Excerpts from a dataset

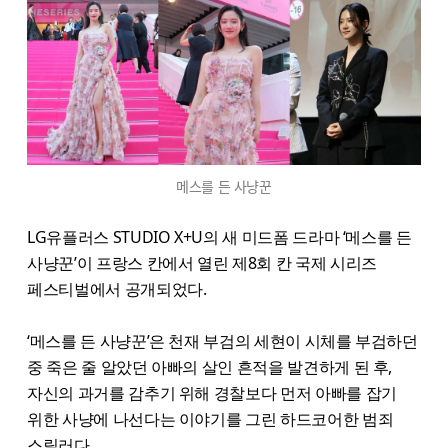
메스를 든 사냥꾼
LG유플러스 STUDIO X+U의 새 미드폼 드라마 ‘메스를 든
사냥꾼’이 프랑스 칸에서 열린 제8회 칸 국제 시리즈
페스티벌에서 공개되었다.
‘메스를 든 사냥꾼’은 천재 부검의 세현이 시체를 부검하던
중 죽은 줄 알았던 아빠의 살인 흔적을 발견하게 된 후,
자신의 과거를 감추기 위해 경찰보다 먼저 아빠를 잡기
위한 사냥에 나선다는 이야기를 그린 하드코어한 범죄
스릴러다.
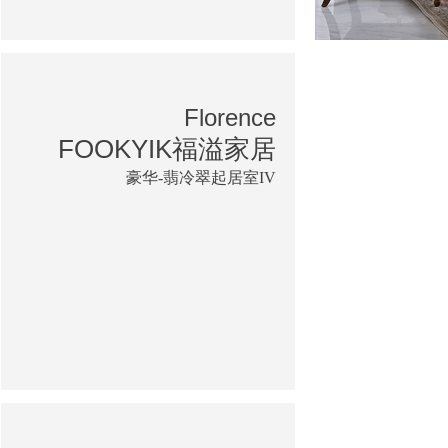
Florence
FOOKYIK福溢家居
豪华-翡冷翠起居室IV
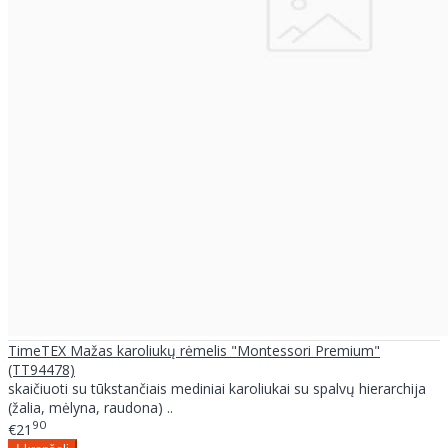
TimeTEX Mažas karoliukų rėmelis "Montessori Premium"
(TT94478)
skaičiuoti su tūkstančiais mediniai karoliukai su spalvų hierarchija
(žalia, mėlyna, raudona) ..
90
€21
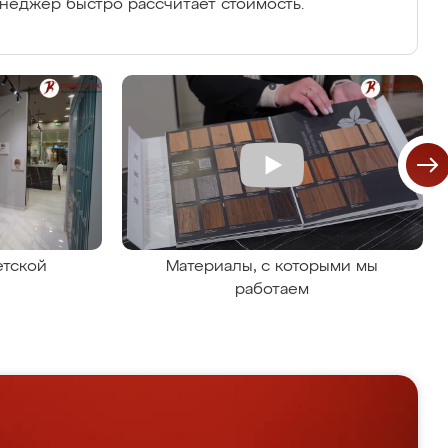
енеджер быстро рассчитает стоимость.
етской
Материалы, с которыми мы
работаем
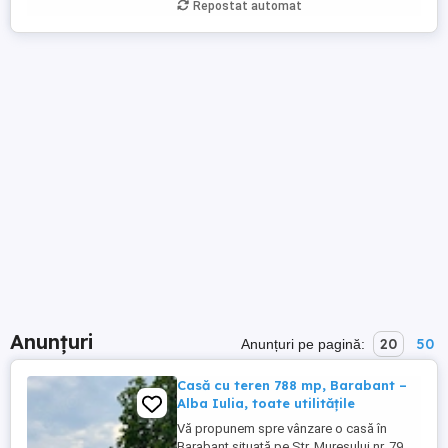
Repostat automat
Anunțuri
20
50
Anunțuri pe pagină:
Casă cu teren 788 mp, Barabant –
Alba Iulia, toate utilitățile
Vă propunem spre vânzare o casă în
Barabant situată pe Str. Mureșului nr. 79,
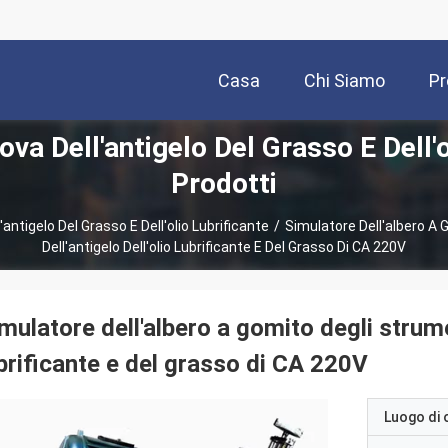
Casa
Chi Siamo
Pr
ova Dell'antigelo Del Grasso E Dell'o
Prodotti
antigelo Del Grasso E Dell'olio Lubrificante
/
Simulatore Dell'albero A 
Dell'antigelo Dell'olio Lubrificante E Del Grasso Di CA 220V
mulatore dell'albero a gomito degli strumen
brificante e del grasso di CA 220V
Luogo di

* * *

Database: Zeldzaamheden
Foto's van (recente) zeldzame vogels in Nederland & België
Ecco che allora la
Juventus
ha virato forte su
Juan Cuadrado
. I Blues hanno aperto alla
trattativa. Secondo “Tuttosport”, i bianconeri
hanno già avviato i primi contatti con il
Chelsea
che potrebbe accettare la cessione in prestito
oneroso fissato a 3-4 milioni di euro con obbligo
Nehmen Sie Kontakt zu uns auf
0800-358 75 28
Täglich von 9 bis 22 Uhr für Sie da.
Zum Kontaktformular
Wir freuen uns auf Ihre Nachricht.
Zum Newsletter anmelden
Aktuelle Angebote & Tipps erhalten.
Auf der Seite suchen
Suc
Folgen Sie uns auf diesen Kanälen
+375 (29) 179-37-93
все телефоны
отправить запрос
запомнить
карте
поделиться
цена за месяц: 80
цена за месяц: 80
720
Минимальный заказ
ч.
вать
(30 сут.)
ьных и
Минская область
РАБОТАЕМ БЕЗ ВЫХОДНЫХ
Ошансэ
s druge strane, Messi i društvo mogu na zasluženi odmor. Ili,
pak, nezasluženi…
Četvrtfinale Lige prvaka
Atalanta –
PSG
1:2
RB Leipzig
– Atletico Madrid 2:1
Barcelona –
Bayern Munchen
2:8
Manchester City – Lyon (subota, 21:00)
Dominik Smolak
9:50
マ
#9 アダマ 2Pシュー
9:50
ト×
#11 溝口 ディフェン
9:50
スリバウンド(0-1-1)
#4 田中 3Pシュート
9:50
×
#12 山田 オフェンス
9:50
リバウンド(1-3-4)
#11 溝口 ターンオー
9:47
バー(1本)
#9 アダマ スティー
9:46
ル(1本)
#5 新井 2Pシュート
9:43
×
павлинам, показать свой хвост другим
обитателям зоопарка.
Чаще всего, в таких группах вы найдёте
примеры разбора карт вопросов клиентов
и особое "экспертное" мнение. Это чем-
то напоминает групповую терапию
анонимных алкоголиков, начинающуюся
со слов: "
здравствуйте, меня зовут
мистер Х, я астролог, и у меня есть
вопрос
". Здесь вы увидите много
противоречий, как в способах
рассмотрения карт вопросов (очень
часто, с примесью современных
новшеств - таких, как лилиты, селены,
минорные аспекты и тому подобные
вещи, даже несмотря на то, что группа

Exercise objective
Using the entries above, repeat only the lines from the one containing "#4 田中 3Pシュート" through the one containing "то напоминает групповую терапию", end lines included.

Result of this task
#4 田中 3Pシュート
9:50
×
#12 山田 オフェンス
9:50
リバウンド(1-3-4)
#11 溝口 ターンオー
9:47
バー(1本)
#9 アダマ スティー
9:46
ル(1本)
#5 新井 2Pシュート
9:43
×
павлинам, показать свой хвост другим
обитателям зоопарка.
Чаще всего, в таких группах вы найдёте
примеры разбора карт вопросов клиентов
и особое "экспертное" мнение. Это чем-
то напоминает групповую терапию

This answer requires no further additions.